Knowing the sizes of the input and output images already, the problem is one of copying each pixel in the original image to an 8x8 block of pixels in the new image. Is there a faster way than the above to do this? I would think looping through the original image pixels and then looping twice from 0 through 8 for the 8x8 array in the new image would do it, but that just makes the code perform the same number of iterations as above:

640x480 = 80*60*8*8

1 Answer

7 years, 10 months ago.

The first obvious speed up would be changing the h_index and v_index calculations from using doubles to using integers. You know your scale factor is going to be 8, replacing a double precision divide with a shift 3 bits to the left is a lot faster, (1 clock Vs 400 clocks). You're doing that twice per pixel in the new image so this is a big saving.

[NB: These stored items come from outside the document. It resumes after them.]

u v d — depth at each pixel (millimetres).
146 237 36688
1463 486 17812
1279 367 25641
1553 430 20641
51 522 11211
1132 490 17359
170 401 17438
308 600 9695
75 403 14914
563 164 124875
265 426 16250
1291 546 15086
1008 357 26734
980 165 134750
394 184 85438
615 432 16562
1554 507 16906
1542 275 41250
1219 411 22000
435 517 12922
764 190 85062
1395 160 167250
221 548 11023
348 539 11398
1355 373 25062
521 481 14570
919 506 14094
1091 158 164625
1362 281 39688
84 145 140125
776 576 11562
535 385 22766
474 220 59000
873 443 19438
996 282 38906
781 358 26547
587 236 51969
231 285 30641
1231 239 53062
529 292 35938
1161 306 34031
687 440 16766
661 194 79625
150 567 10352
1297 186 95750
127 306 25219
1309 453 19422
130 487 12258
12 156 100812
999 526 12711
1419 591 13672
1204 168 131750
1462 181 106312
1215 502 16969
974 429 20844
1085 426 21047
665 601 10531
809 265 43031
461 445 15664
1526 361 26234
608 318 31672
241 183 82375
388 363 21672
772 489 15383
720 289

If that's not enough then you can make some structural changes. You are currently calculating the value for each pixel in the new image. Since you know that 64 pixels will have the same value you don't need to work out the value 63 of those times.

You could nest a couple of for loops to write the whole block of 64 values but it's probably more efficient to calculate full line in the image and then duplicate that line 7 times.

for(cy = 0; cy < srcHeight; cy++)
    {
        int lineStart = cy*8*destWidth;
        for(cx = 0; cx < srcWidth; cx++)
        {
            int newPixel=lineStart+cx*8;
            int oldPixel= cy*srcWidth*3+cx*3;
            uint32_t newValue = (0xFF << 24) | (data[oldPixel] << 16) | (data[oldPixel+1] << 8) | data[oldPixel+2];

            for (int i=0;i<8;i++) { // create pixels of the same value
               newData[newPixel+i] == newValue;
            }
        }
        for (int i=1;i<8;i++) // next 7 rows are the same so do a block copy of the row.
          memcpy(newData+lineStart + i*destWidth,newData+lineStart ,destWidth*sizeof(uint32_t));
    }